= Beginning of Section =

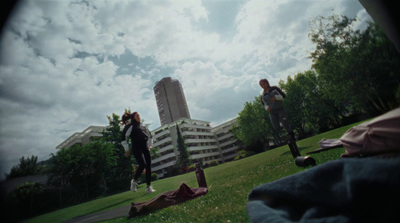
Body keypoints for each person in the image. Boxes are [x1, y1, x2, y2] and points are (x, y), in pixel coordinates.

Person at [259, 79, 300, 157]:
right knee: (276, 127)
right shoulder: (263, 95)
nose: (262, 86)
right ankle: (282, 128)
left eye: (263, 84)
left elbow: (283, 96)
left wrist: (276, 97)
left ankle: (292, 136)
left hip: (280, 109)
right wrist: (267, 108)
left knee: (285, 123)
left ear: (267, 83)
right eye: (260, 85)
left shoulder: (274, 88)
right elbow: (264, 104)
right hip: (272, 112)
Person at [121, 111, 156, 193]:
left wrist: (150, 145)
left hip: (145, 146)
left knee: (148, 166)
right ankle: (134, 181)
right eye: (137, 116)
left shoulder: (143, 126)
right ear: (133, 117)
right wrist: (126, 149)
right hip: (136, 147)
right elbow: (123, 138)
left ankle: (148, 187)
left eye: (139, 115)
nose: (139, 117)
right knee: (142, 164)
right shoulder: (129, 126)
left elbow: (150, 136)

= End of Section =

(Task requirements):
Please copy exactly, and only, the lines running from the one containing "left ankle: (148, 187)" through the end of the listing.

(Response for this exercise):
left ankle: (148, 187)
left eye: (139, 115)
nose: (139, 117)
right knee: (142, 164)
right shoulder: (129, 126)
left elbow: (150, 136)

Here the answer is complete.